The printer I am using for our fauxtobooth is a Canon Selphy ES2. My parents bought it last spring to use at my grandmother’s 90th birthday party for a photo guestbook. Soon after the party, I claimed it so I could figure out the best way to make it work for our fauxtobooth.

Source: Canon USA
The printer is fairly intuitive to use. There’s a menu where you make all your selections on formatting and number of prints. For my initial tests, I chose a four-pictures-per-page layout. If this were at the wedding, I would have also selected to print two copies (one for the guests and one for us), but for my tests, I just did one copy.
First, I tested the two ways to print the pictures. The first way is on-camera using PictBridge. Most digital cameras these days have a little icon on them that looks like a printer.
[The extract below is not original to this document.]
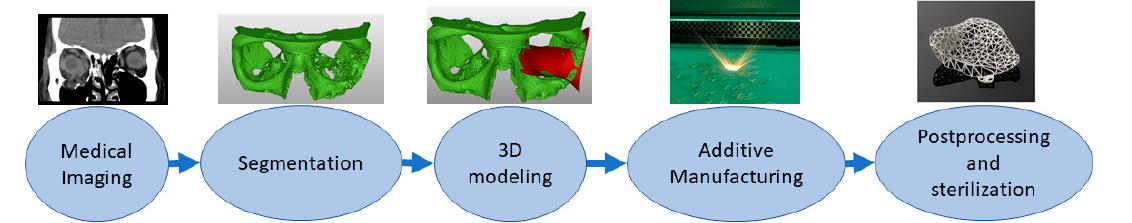
Figure 3. Typical process flow for implants.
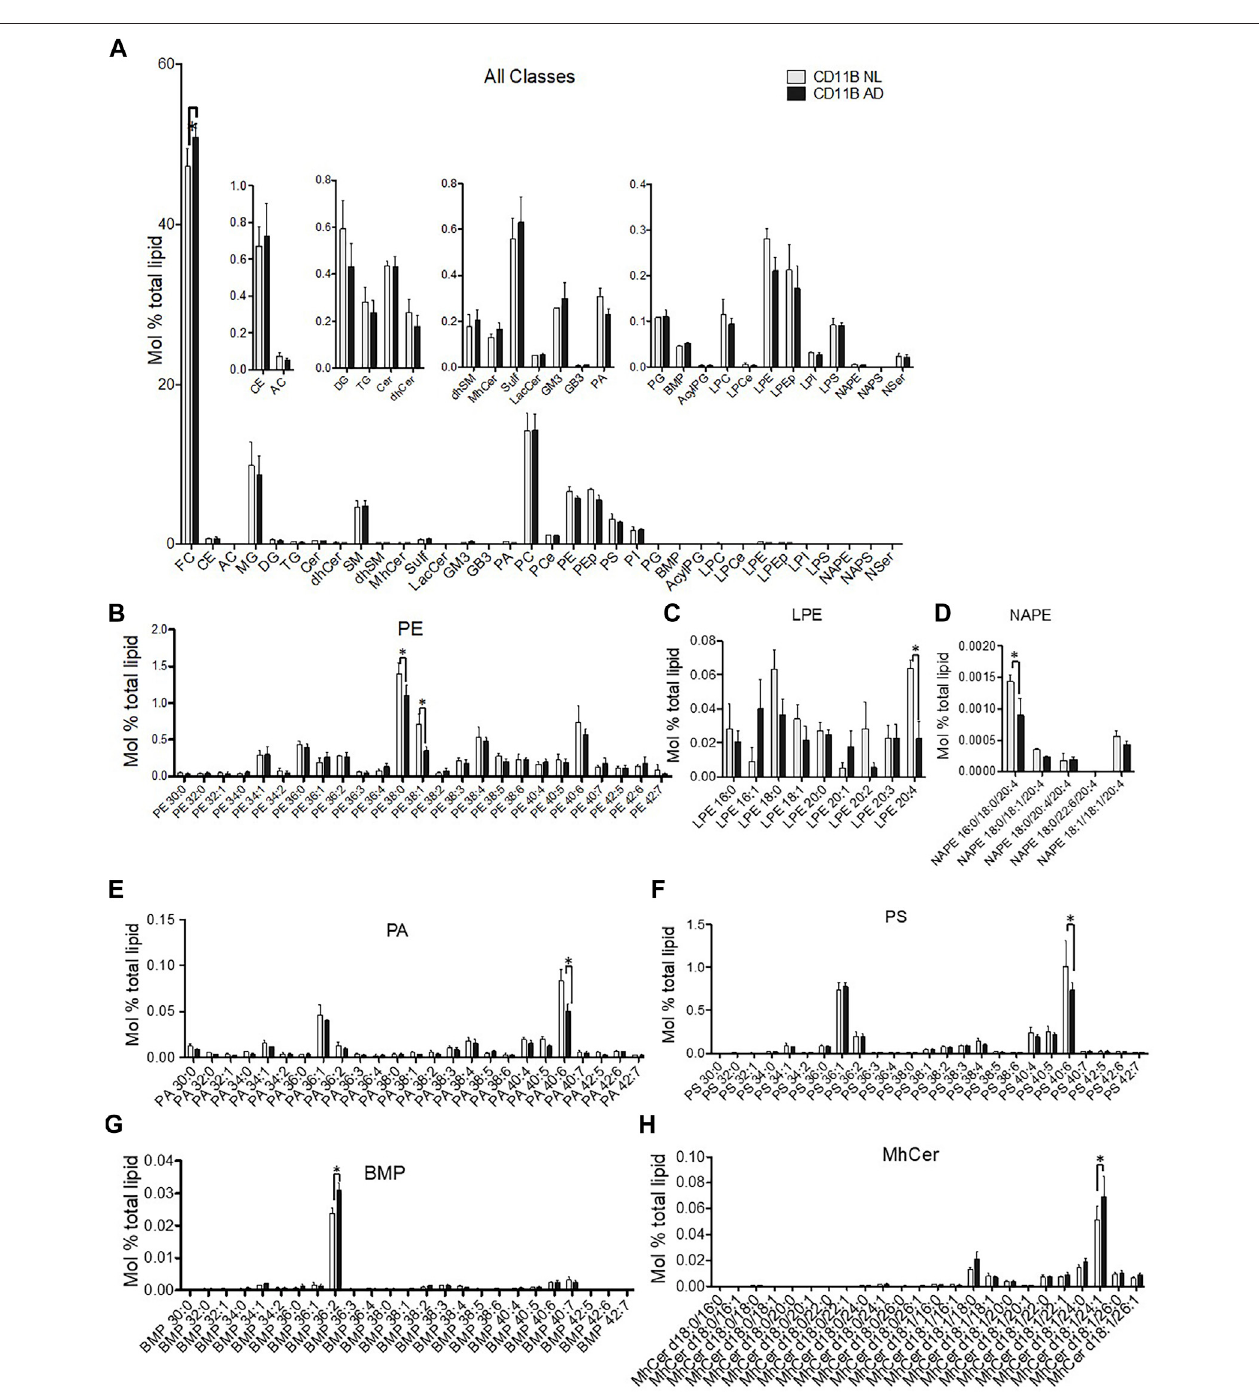
FIGURE 4 | Lipidomic analysis of microglial EVs from normal/low pathology and late-stage AD cases. (A) Relative quanti fi cation 34 lipid classes and 593 individual lipidspeciesinmicroglialEVs.Lipidsarequanti fi edasmol%totallipidbynormalizingthemolaramountofeachlipidspeciestothesummedtotalmolesofalllipidspecies in each sample. The inset panels show lower abundance species on the expanded y -axis. Abbreviations are free cholesterol (FC), cholesteryl ester (CE), acyl carnitine (AC), monoacylglycerol (MG), diacylglycerol (DG), triacylglycerol (TG), ceramide (Cer), sphingomyelin (SM), monohexosylceramide (MhCer), sulfatides (Sulf), lactosylceramide (LacCer), monosialodihexosylganglioside (GM3), globotriaosylceramide (GB3), phosphatidic acid (PA), phosphatidylcholine (PC), ether phosphatidylcholine (PCe), phosphatidylethanolamine (PE), plasmalogen phosphatidylethanolamine (Pep), phosphatidylserine (PS), phosphatidylinositol (PI), phosphatidylglycerol (PG), bis(monoacylglycerol)phosphate (BMP), acyl phosphatidylglycerol (AcylPG), lysophosphatidylcholine (LPC), ether lysophosphatidylcholine (LPCe), lysophosphatidylethanolamine (LPE), plasmalogen lysophosphatidylethanolamine (LPEp), lysophosphatidylinositol (LPI), lysophosphatidylserine (LPS), N-Acyl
You connect the camera directly to the printer (instead of going through a computer), press the button, and it prints. The second way is by removing the memory card from the camera and putting it in the printer’s memory card slot. As you can tell, my cats weren’t too thrilled with this experimentation, but the results speak for themselves:
You can see how much darker the pictures with Vera came out; they were printed via PictBridge. The pictures with Oscar were printed directly from the printer. It wasn’t a matter of lighting either, as both sets have the same lighting when viewed on-screen. Clearly, we get a better print if we wait and print the pictures all at once off the memory card. This may not be very photobooth-esque, but quality and speed wins. We will probably just tell our guests (via signage and the camera attendant) to come pick up their prints before they leave at the end of the night, and have them all displayed on a table so they can look at others’ pictures as well.
Mr. Fondue complained that the 4×6 format of the photos wasn’t much like a real photobooth. Plus it would take more time printing two copies of each picture. So I started playing around with formatting. I popped my memory card into the photo printer and chose four pictures of my maid of honor’s son (and one of our ring bearers). I chose an 8-pictures-per-page layout and selected two copies of each of the four pictures and waited the minute it takes to print.
I was overjoyed when the picture popped out the top of the printer. It had printed just as I had hoped: the pictures were printed vertically with the duplicates next to each other. In other words, I could cut the picture in half and have two duplicate photo strips that looked way more like actual photobooth results. Behold the photo strips after they had been cut:
This uses half the paper (and so half the money!) and I’ll just have to remember to give our attendant some scissors to cut the two apart, so one can go to our guests and one to us.
Is anyone else doing a fauxtobooth? How are you getting the prints to your guests?